- _Instruction_
If an entry contains a picture, leave the picture out and reproduce everything else in the records below exactly.

- _Exercise material_
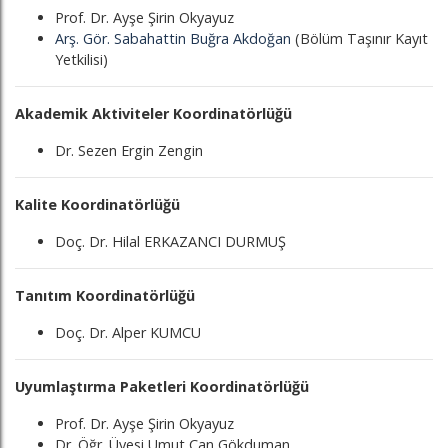
Prof. Dr. Ayşe Şirin Okyayuz
Arş. Gör. Sabahattin Buğra Akdoğan
(Bölüm Taşınır Kayıt
Yetkilisi)
Akademik Aktiviteler Koordinatörlüğü
Dr. Sezen Ergin Zengin
Kalite Koordinatörlüğü
Doç. Dr. Hilal ERKAZANCI DURMUŞ
Tanıtım Koordinatörlüğü
Doç. Dr. Alper KUMCU
Uyumlaştırma Paketleri Koordinatörlüğü
Prof. Dr. Ayşe Şirin Okyayuz
Dr. Öğr. Üyesi Umut Can Gökduman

- _Result of this exercise_
Prof. Dr. Ayşe Şirin Okyayuz
Arş. Gör. Sabahattin Buğra Akdoğan
(Bölüm Taşınır Kayıt
Yetkilisi)
Akademik Aktiviteler Koordinatörlüğü
Dr. Sezen Ergin Zengin
Kalite Koordinatörlüğü
Doç. Dr. Hilal ERKAZANCI DURMUŞ
Tanıtım Koordinatörlüğü
Doç. Dr. Alper KUMCU
Uyumlaştırma Paketleri Koordinatörlüğü
Prof. Dr. Ayşe Şirin Okyayuz
Dr. Öğr. Üyesi Umut Can Gökduman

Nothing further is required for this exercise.